12 August 2014

How far (if at all) is it possible to protect Innovation in Financial Technology?

Head office of the Yorkshire Bank
Photo Wikipedia




















Although only three British companies were listed in the 2013 FinTech 100 rankings compared to 10 from India and many more from the USA our government aspires to make this country the world leader in financial technology (see "Plan to make Britain global centre of financial innovation set out by government" 6 Aug 2014). With over 42,000 people employed in the financial services in 2012 Leeds hopes to develop a local financial technology industry. As part of the International Economic Conference that took place shortly before the start of the Tour de France, Pinsent Masons hosted a half day seminar called "At the Forefront of FinTech" to discuss the opportunities for fintech businesses in the City Region. On 16 July 2014 the dotForge accelerator announced plans to set up the first fintech accelerator outside London in Leeds ("New “fintech” accelerator for Leeds" 16 July 2014 Yorkshire Post).

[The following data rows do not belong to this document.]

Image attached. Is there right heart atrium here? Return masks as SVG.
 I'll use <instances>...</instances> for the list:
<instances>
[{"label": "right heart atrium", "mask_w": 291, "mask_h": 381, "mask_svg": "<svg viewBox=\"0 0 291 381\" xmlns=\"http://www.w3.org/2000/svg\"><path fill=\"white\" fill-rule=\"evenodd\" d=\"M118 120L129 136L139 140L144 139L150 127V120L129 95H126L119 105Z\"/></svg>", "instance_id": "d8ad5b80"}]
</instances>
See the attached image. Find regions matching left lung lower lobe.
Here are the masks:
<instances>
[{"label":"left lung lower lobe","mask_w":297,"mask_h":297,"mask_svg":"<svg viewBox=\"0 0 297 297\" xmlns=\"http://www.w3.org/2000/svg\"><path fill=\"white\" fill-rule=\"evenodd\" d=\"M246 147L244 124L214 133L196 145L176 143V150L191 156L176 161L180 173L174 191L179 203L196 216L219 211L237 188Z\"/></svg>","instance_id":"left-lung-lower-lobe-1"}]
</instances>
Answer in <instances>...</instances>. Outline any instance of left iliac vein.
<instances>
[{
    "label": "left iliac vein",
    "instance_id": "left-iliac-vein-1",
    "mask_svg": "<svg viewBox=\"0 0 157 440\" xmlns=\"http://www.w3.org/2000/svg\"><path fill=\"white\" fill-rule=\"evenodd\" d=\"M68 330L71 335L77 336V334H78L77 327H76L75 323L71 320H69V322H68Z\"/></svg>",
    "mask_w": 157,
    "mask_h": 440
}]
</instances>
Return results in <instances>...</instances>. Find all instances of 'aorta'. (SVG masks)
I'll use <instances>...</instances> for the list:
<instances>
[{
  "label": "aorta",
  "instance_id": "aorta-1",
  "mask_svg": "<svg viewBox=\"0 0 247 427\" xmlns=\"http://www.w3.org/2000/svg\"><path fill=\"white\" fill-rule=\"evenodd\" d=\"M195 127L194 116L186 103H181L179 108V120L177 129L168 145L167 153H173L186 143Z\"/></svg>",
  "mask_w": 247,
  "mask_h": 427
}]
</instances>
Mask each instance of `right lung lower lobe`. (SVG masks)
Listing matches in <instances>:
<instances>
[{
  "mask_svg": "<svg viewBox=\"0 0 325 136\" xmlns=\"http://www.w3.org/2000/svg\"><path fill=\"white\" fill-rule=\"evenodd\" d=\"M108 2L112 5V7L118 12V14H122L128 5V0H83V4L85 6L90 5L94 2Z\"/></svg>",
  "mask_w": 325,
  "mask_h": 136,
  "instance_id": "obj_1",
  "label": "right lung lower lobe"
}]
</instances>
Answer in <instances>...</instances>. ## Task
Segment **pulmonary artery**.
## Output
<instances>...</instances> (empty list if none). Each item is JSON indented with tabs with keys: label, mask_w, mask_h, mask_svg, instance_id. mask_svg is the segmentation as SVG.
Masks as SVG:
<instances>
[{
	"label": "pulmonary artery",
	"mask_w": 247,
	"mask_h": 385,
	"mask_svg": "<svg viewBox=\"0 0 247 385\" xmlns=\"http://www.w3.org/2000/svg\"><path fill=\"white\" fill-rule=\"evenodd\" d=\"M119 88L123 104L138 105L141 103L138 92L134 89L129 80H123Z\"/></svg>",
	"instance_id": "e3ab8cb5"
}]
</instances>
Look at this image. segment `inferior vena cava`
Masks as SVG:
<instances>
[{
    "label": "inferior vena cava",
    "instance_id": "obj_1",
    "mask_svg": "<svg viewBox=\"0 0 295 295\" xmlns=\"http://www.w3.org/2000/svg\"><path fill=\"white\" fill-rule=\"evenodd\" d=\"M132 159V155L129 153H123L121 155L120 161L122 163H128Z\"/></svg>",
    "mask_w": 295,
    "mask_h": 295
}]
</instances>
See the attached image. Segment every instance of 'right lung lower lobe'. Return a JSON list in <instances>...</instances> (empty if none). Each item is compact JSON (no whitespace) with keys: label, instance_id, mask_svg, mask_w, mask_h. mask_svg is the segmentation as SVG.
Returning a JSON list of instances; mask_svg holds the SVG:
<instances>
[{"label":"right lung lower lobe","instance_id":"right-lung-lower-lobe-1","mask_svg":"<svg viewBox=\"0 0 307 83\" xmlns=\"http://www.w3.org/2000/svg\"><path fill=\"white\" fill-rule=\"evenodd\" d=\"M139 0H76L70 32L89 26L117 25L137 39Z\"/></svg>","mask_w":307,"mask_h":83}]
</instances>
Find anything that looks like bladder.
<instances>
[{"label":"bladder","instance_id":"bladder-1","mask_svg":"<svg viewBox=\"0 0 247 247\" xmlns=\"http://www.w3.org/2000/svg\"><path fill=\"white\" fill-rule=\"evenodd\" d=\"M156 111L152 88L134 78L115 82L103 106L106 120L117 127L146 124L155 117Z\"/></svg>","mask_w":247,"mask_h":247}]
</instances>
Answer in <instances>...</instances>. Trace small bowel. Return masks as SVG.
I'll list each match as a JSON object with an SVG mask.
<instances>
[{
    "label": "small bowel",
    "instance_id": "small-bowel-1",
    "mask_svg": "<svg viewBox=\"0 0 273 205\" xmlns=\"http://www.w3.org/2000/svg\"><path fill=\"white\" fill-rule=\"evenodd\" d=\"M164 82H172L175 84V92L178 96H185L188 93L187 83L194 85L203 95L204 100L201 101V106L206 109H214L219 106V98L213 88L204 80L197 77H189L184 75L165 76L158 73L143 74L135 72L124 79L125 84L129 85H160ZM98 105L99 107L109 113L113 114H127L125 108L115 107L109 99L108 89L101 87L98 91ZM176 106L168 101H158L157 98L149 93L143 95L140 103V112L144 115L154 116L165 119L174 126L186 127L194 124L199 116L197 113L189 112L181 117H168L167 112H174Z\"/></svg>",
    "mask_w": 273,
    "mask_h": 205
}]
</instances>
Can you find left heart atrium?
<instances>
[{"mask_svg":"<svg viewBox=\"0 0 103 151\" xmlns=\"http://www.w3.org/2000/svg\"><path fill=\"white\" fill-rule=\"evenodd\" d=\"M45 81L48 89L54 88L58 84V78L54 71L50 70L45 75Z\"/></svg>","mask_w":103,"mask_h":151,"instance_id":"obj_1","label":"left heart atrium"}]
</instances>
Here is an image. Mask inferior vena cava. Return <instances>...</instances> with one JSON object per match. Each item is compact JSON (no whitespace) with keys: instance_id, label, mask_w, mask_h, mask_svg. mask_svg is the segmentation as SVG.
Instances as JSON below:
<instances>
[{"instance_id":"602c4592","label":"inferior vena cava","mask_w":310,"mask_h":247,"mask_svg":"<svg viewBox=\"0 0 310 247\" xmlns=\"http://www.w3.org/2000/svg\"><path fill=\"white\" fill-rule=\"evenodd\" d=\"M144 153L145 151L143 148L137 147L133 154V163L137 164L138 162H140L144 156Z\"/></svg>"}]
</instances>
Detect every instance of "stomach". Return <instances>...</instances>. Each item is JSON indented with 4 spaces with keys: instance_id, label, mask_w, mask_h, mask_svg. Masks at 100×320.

In Fintech The UK’s unique environment for growth UK Trade and Investment listed several advantages for the UK:
"– the presence of a large and technologically sophisticated customer base
– London’s position as a world-leading centre for financial services
– good availability of business capital
– a supportive regulatory approach
– excellent financial services infrastructure, and
– London’s position as a global trading hub."
All that is very true but the UK does suffer one important disadvantage in relation to its global competitors which is that it is very difficult to protect investment in the development of financial technology in this country.

The problem is that s.1 (2) of the Patents Act 1977 declares that
"the following (among other things) are not inventions for the purposes of this Act, that is to say, anything which consists of -
(a) a discovery, scientific theory or mathematical method;
(b) a literary, dramatic, musical or artistic work or any other aesthetic creation whatsoever;
(c) a scheme, rule or method for performing a mental act, playing a game or doing business, or a program for a computer;
(d) the presentation of information......"
Much of the technology used in the financial services industry are computer programs. methods of doing business or the presentation of information. These exceptions are themselves subject to the following proviso:
"but the foregoing provision shall prevent anything from being treated as an invention for the purposes of this Act only to the extent that a patent or application for a patent relates to that thing as such."
Those words - particularly the last two - enable a skilful patent attorney occasionally to draft a specification for a software implemented invention that can be patented but that is not possible for all such inventions. Other countries that are party to the European Patent Convention which include all our EU competitors have similar statutory exclusions as their laws like ours have to correspond to art 52 (2) and (3) of the Convention; but there are no similar statutory exclusions in American, Chinese, Indian, Japanese or Korean patent legislation.

In his  speech at the launch of the new trade body for FinTech, 'Innovate Finance' 6 Aug 2014 the Chancellor of the Exchequer said:
"We’re introducing the right tax regime for this new industry.
  • With major new incentives to encourage investment in start-ups
  • Patent Box, so that if you invent in the UK you only pay 10% on those profits
  • and now we will allow peer-to-peer lending in ISAs."
The exclusion of many software implemented inventions from patent protection renders nugatory at least one of the incentives to innovation that the Chancellor of the Exchequer announced in his. Without a patent nobody can take advantage of the patent box.

In Digital Opportunity A review of Intellectual Property and Growth Prof, Hargreaves advised the government to
"work to ensure patents are not extended into sectors, such as non-technical computer programs and business methods, which they do not currently cover, without clear evidence of benefit."
 HMG accepted that recommendation without demur in The Government Response to the Hargreaves  Review of Intellectual Property and Growth:
"The Government will resist extensions of patents into sectors which are currently excluded unless there is clear evidence of a benefit to innovation and growth from such extension."
There was no debate on the legal protection of financial technology during the passage of the Intellectual Property Bill through Parliament not even any detailed discussion of the topic during the extensive consultation on the implementation of Hargreaves' recommendations.

If they can't protect financial technology with patents then the new businesses that the Chancellor hopes to encourage including any that may be set up in Leeds will have to rely on other intellectual property rights. Traditionally software houses have relied on copyright and trade secrecy to protect their technology but that does not work terribly well with free open source software and decisions such as the judgment of the Court of Justice of the European Union in C-406/10 SAS Institute Inc v World Programming Ltd  [2012] WLR(D) 131, [2012] EUECJ C-406/10, [2013] BUS LR 941 do not help. That leaves trade marks that protect a business's brand but not its technology and the advantage of being first in the field.

In the USA there is extensive discussion on intellectual property protection of financial technology (see for example the slides for Wilmer Hale's webinar What Should Financial Institutions and FinTech Companies Be Doing?  6 March 2013 but I struggle to find similar discussion here. If I were a business angel or manager of a private equity fund I am not sure that I would be particularly happy with that.